Wie man das Grundgesetz aushebelt: Handlungsanleitung für Putschisten (aus: Sezession Nr. 48)

Wie bekannt, ist die Sezession Nr. 48 seit kurzem zu haben. Hier ein Auszug aus meinem eigenen Artikel „Handlungsanleitung für Putschisten“:

Angenommen, Sie wären Politikberater der etwas skrupelloseren Art, und ihr Kunde wäre – sagen wir: in den sechziger oder siebziger Jahren – zu Ihnen gekommen, um zu erfahren, wie er legal das Grundgesetz aus den Angeln heben könne.

„Lieber Kunde“, hätten Sie ihm als zwar skrupelloser, aber eben kluger Kopf geantwortet, „das Grundgesetz beruht auf einer Reihe von soziokulturellen Voraussetzungen, ohne die es nicht funktioniert, nicht anwendbar oder einfach sinnlos ist; zerstören Sie diese Voraussetzungen!

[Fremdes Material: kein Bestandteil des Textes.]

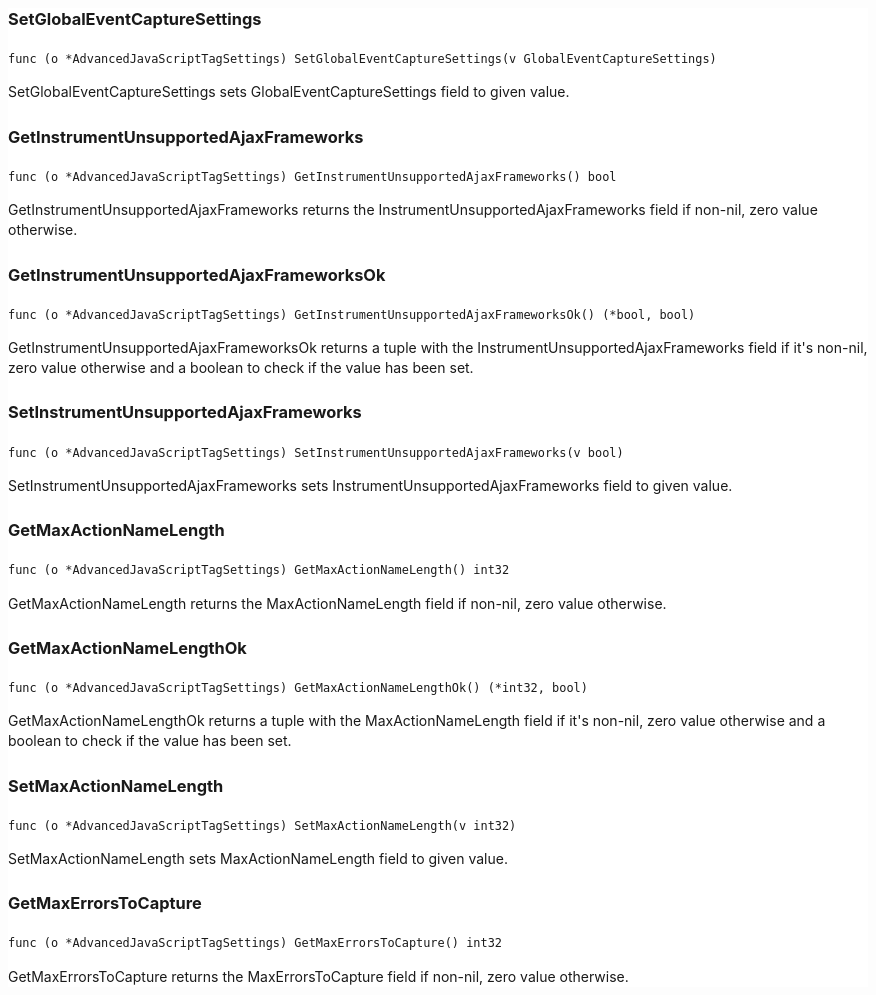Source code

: ### SetGlobalEventCaptureSettings

`func (o *AdvancedJavaScriptTagSettings) SetGlobalEventCaptureSettings(v GlobalEventCaptureSettings)`

SetGlobalEventCaptureSettings sets GlobalEventCaptureSettings field to given value.


### GetInstrumentUnsupportedAjaxFrameworks

`func (o *AdvancedJavaScriptTagSettings) GetInstrumentUnsupportedAjaxFrameworks() bool`

GetInstrumentUnsupportedAjaxFrameworks returns the InstrumentUnsupportedAjaxFrameworks field if non-nil, zero value otherwise.

### GetInstrumentUnsupportedAjaxFrameworksOk

`func (o *AdvancedJavaScriptTagSettings) GetInstrumentUnsupportedAjaxFrameworksOk() (*bool, bool)`

GetInstrumentUnsupportedAjaxFrameworksOk returns a tuple with the InstrumentUnsupportedAjaxFrameworks field if it's non-nil, zero value otherwise
and a boolean to check if the value has been set.

### SetInstrumentUnsupportedAjaxFrameworks

`func (o *AdvancedJavaScriptTagSettings) SetInstrumentUnsupportedAjaxFrameworks(v bool)`

SetInstrumentUnsupportedAjaxFrameworks sets InstrumentUnsupportedAjaxFrameworks field to given value.


### GetMaxActionNameLength

`func (o *AdvancedJavaScriptTagSettings) GetMaxActionNameLength() int32`

GetMaxActionNameLength returns the MaxActionNameLength field if non-nil, zero value otherwise.

### GetMaxActionNameLengthOk

`func (o *AdvancedJavaScriptTagSettings) GetMaxActionNameLengthOk() (*int32, bool)`

GetMaxActionNameLengthOk returns a tuple with the MaxActionNameLength field if it's non-nil, zero value otherwise
and a boolean to check if the value has been set.

### SetMaxActionNameLength

`func (o *AdvancedJavaScriptTagSettings) SetMaxActionNameLength(v int32)`

SetMaxActionNameLength sets MaxActionNameLength field to given value.


### GetMaxErrorsToCapture

`func (o *AdvancedJavaScriptTagSettings) GetMaxErrorsToCapture() int32`

GetMaxErrorsToCapture returns the MaxErrorsToCapture field if non-nil, zero value otherwise.
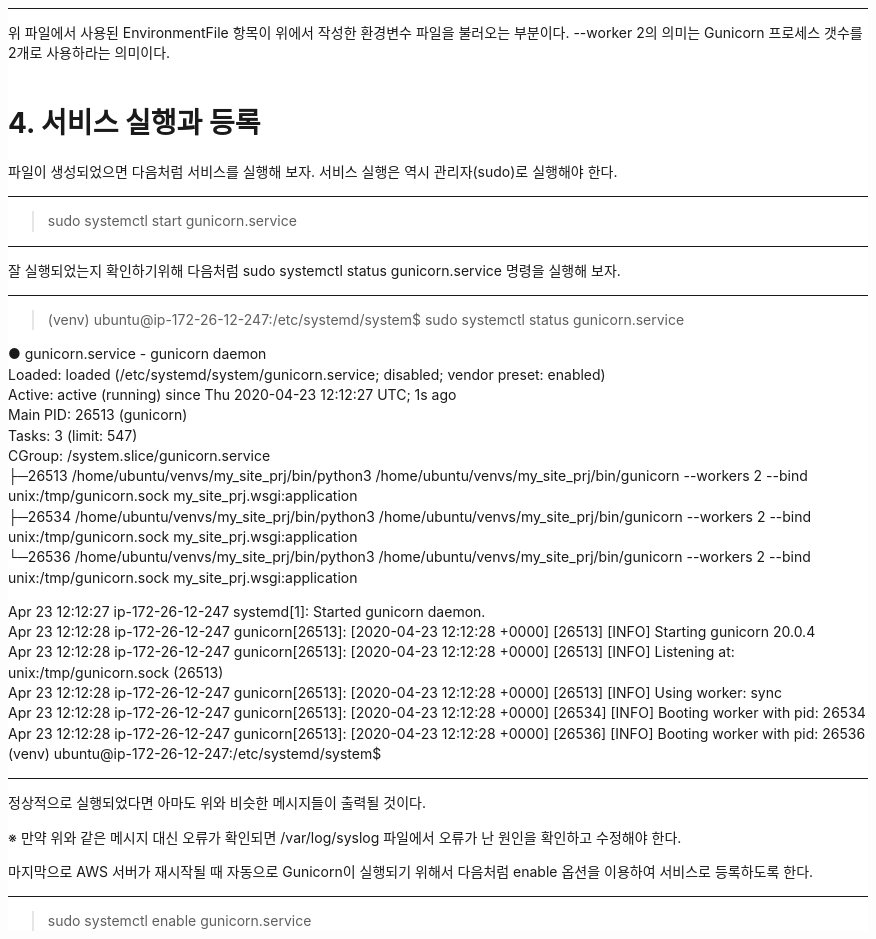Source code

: ***


위 파일에서 사용된 EnvironmentFile 항목이 위에서 작성한 환경변수 파일을 불러오는 부분이다. --worker 2의 의미는 Gunicorn 프로세스 갯수를 2개로 사용하라는 의미이다.

# 4. 서비스 실행과 등록
파일이 생성되었으면 다음처럼 서비스를 실행해 보자. 서비스 실행은 역시 관리자(sudo)로 실행해야 한다.
   
***
>sudo systemctl start gunicorn.service   

***
   
잘 실행되었는지 확인하기위해 다음처럼 sudo systemctl status gunicorn.service 명령을 실행해 보자.
 
   
***
>(venv) ubuntu@ip-172-26-12-247:/etc/systemd/system$ sudo systemctl status gunicorn.service   

● gunicorn.service - gunicorn daemon   
   Loaded: loaded (/etc/systemd/system/gunicorn.service; disabled; vendor preset: enabled)   
   Active: active (running) since Thu 2020-04-23 12:12:27 UTC; 1s ago   
 Main PID: 26513 (gunicorn)   
    Tasks: 3 (limit: 547)   
   CGroup: /system.slice/gunicorn.service   
           ├─26513 /home/ubuntu/venvs/my_site_prj/bin/python3 /home/ubuntu/venvs/my_site_prj/bin/gunicorn --workers 2 --bind unix:/tmp/gunicorn.sock my_site_prj.wsgi:application   
           ├─26534 /home/ubuntu/venvs/my_site_prj/bin/python3 /home/ubuntu/venvs/my_site_prj/bin/gunicorn --workers 2 --bind unix:/tmp/gunicorn.sock my_site_prj.wsgi:application   
           └─26536 /home/ubuntu/venvs/my_site_prj/bin/python3 /home/ubuntu/venvs/my_site_prj/bin/gunicorn --workers 2 --bind unix:/tmp/gunicorn.sock my_site_prj.wsgi:application   
   
Apr 23 12:12:27 ip-172-26-12-247 systemd[1]: Started gunicorn daemon.   
Apr 23 12:12:28 ip-172-26-12-247 gunicorn[26513]: [2020-04-23 12:12:28 +0000] [26513] [INFO] Starting gunicorn 20.0.4   
Apr 23 12:12:28 ip-172-26-12-247 gunicorn[26513]: [2020-04-23 12:12:28 +0000] [26513] [INFO] Listening at: unix:/tmp/gunicorn.sock (26513)   
Apr 23 12:12:28 ip-172-26-12-247 gunicorn[26513]: [2020-04-23 12:12:28 +0000] [26513] [INFO] Using worker: sync   
Apr 23 12:12:28 ip-172-26-12-247 gunicorn[26513]: [2020-04-23 12:12:28 +0000] [26534] [INFO] Booting worker with pid: 26534   
Apr 23 12:12:28 ip-172-26-12-247 gunicorn[26513]: [2020-04-23 12:12:28 +0000] [26536] [INFO] Booting worker with pid: 26536   
(venv) ubuntu@ip-172-26-12-247:/etc/systemd/system$   

***
   
정상적으로 실행되었다면 아마도 위와 비슷한 메시지들이 출력될 것이다.
   
※ 만약 위와 같은 메시지 대신 오류가 확인되면 /var/log/syslog 파일에서 오류가 난 원인을 확인하고 수정해야 한다.

마지막으로 AWS 서버가 재시작될 때 자동으로 Gunicorn이 실행되기 위해서 다음처럼 enable 옵션을 이용하여 서비스로 등록하도록 한다.
   
***
>sudo systemctl enable gunicorn.service   
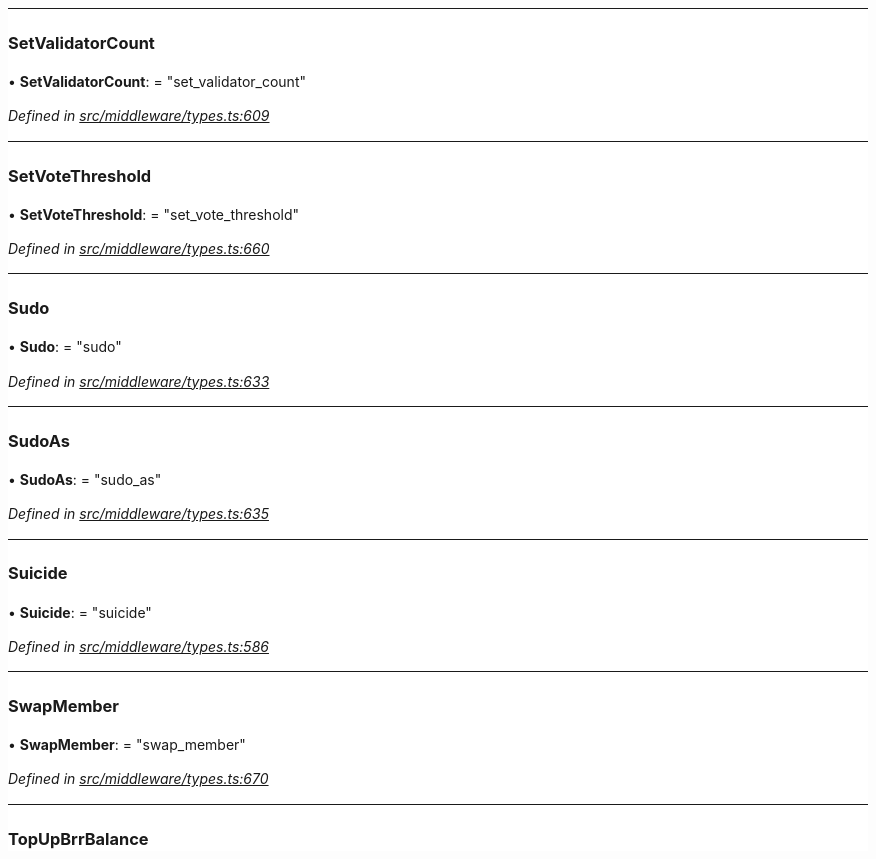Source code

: ___

###  SetValidatorCount

• **SetValidatorCount**: = "set_validator_count"

*Defined in [src/middleware/types.ts:609](https://github.com/PolymathNetwork/polymesh-sdk/blob/d7c2770/src/middleware/types.ts#L609)*

___

###  SetVoteThreshold

• **SetVoteThreshold**: = "set_vote_threshold"

*Defined in [src/middleware/types.ts:660](https://github.com/PolymathNetwork/polymesh-sdk/blob/d7c2770/src/middleware/types.ts#L660)*

___

###  Sudo

• **Sudo**: = "sudo"

*Defined in [src/middleware/types.ts:633](https://github.com/PolymathNetwork/polymesh-sdk/blob/d7c2770/src/middleware/types.ts#L633)*

___

###  SudoAs

• **SudoAs**: = "sudo_as"

*Defined in [src/middleware/types.ts:635](https://github.com/PolymathNetwork/polymesh-sdk/blob/d7c2770/src/middleware/types.ts#L635)*

___

###  Suicide

• **Suicide**: = "suicide"

*Defined in [src/middleware/types.ts:586](https://github.com/PolymathNetwork/polymesh-sdk/blob/d7c2770/src/middleware/types.ts#L586)*

___

###  SwapMember

• **SwapMember**: = "swap_member"

*Defined in [src/middleware/types.ts:670](https://github.com/PolymathNetwork/polymesh-sdk/blob/d7c2770/src/middleware/types.ts#L670)*

___

###  TopUpBrrBalance
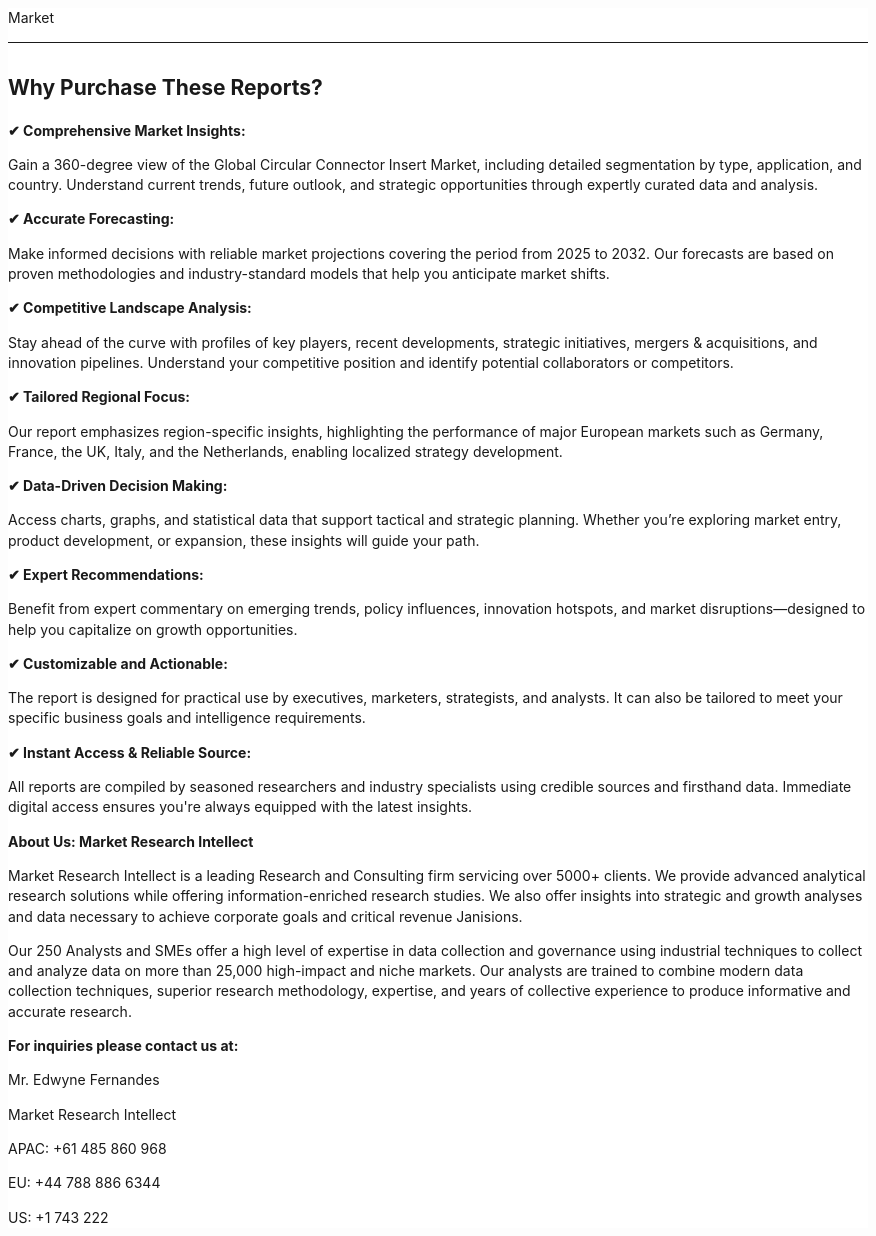 Market</a></span></p></blockquote><hr /><h2>Why Purchase These Reports?</h2><p><strong>✔ Comprehensive Market Insights:</strong></p><p>Gain a 360-degree view of the Global Circular Connector Insert Market, including detailed segmentation by type, application, and country. Understand current trends, future outlook, and strategic opportunities through expertly curated data and analysis.</p><p><strong>✔ Accurate Forecasting:</strong></p><p>Make informed decisions with reliable market projections covering the period from 2025 to 2032. Our forecasts are based on proven methodologies and industry-standard models that help you anticipate market shifts.</p><p><strong>✔ Competitive Landscape Analysis:</strong></p><p>Stay ahead of the curve with profiles of key players, recent developments, strategic initiatives, mergers &amp; acquisitions, and innovation pipelines. Understand your competitive position and identify potential collaborators or competitors.</p><p><strong>✔ Tailored Regional Focus:</strong></p><p>Our report emphasizes region-specific insights, highlighting the performance of major European markets such as Germany, France, the UK, Italy, and the Netherlands, enabling localized strategy development.</p><p><strong>✔ Data-Driven Decision Making:</strong></p><p>Access charts, graphs, and statistical data that support tactical and strategic planning. Whether you&rsquo;re exploring market entry, product development, or expansion, these insights will guide your path.</p><p><strong>✔ Expert Recommendations:</strong></p><p>Benefit from expert commentary on emerging trends, policy influences, innovation hotspots, and market disruptions&mdash;designed to help you capitalize on growth opportunities.</p><p><strong>✔ Customizable and Actionable:</strong></p><p>The report is designed for practical use by executives, marketers, strategists, and analysts. It can also be tailored to meet your specific business goals and intelligence requirements.</p><p><strong>✔ Instant Access &amp; Reliable Source:</strong></p><p>All reports are compiled by seasoned researchers and industry specialists using credible sources and firsthand data. Immediate digital access ensures you're always equipped with the latest insights.</p><p><strong><span class="font-[700]">About Us: Market Research Intellect</span></strong></p><p><span class="">Market Research Intellect is a leading Research and Consulting firm servicing over 5000+ clients. We provide advanced analytical research solutions while offering information-enriched research studies.&nbsp;</span>We also offer insights into strategic and growth analyses and data necessary to achieve corporate goals and critical revenue Janisions.</p><p><span class="">Our 250 Analysts and SMEs offer a high level of expertise in data collection and governance using industrial techniques to collect and analyze data on more than 25,000 high-impact and niche markets. Our analysts are trained to combine modern data collection techniques, superior research methodology, expertise, and years of collective experience to produce informative and accurate research.</span></p><p><strong>For inquiries please contact us at:</strong></p><p>Mr. Edwyne Fernandes</p><p>Market Research Intellect</p><p>APAC: +61 485 860 968</p><p>EU: +44 788 886 6344</p><p>US: +1 743 222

Das Grundgesetz beruht auf der Autonomie einander kontrollierender Systeme – Zentralbank, Wissenschaft, Presse, überhaupt öffentliche Meinung, Justiz; finden Sie Mittel und Wege, sie gleichzuschalten!

Was immer das Grundgesetz unternimmt, den Staat an materielles Recht zu binden, letztlich hängt Legalität doch immer an der Einhaltung bestimmter Formen; mißbrauchen Sie diese Formen!

Jede Verfassung ist interpretierbar, und sie wird stets so interpretiert werden, daß sie zur Bewältigung tatsächlich existierender Probleme taugt. Schaffen Sie Probleme, die auf verfassungskonformem Wege nicht lösbar sind!

Demokratie setzt einen unabhängigen Staat voraus, denn nur in einem solchen existieren politische Alternativen, über die sinnvoll demokratisch entschieden werden kann; verstricken Sie den Staat in Abhängigkeiten!“

Weiter unten:

Private dürfen vieles, was der Staat nicht darf. Wenn Sie auf rechtliche Probleme stoßen, weil das Grundgesetz die Verfolgung politisch Andersdenkender verbietet, spannen Sie den Mob ein. Mobilisieren Sie das Schwein im Menschen! Nutzen Sie die Freude des Untertanen am Denunziantentum und die des Getrenenen am Treten. Sorgen Sie dafür, daß Oppositionelle ihren Arbeitsplatz verlieren, kein Bankkonto unterhalten und sich öffentlich nicht mehr versammeln können. Machen Sie sich selbst nicht die Hände schmutzig! Es werden sich genug Menschen finden, die für Sie die Drecksarbeit erledigen, legal oder illegal. Sie müssen nur dafür sorgen, daß der Staat gezielt wegschaut.

(…) Das führt uns zum allgemeineren Grundsatz, das, was Sie – also der Staat – selbst nicht tun dürfen, von Anderen tun zu lassen. Sie können nach unten delegieren – an den Mob – oder nach oben, an supranationale Institutionen. Schaffen Sie auf internationaler Ebene Fakten, an denen der nationale Gesetzgeber nicht vorbeikommt. Damit entfällt die parlamentarische Kontrolle: Die supranationale Ebene ist das Terrain der Regierungen, nicht der Parlamente. Ein von Dutzenden Regierungen ausgehandelter Vertrag kann auf nationaler Ebene nicht geändert, höchstens abgelehnt werden. Dies wird nicht geschehen, weil kein Politiker und kein Gericht sich nachsagen lassen will, gegen ‚Europa‘ oder gegen die ‚internationale Gemeinschaft‘ zu sein. Delegieren Sie jede Kompetenz, deren Sie zu diesem Zweck habhaft werden können, an die EU, die WTO, die UNO, die NATO – an wen Sie wollen, aber delegieren Sie! Stellen Sie dabei so viele wohlgetarnte Blankoschecks wie möglich aus.

(…)

Wie wir heute wissen, haben die Kunden unseres fiktiven Politikberaters all diese Ratschläge beherzigt. Sie haben es zur Meisterschaft in der Kunst gebracht, auf UNO- oder EU-Ebene Entscheidungen zu fällen, deren Tragweite die Öffentlichkeit nicht einmal dann versteht, wenn ausnahmsweise – dann aber in verschleiernder PR-Sprache – darüber berichtet wird.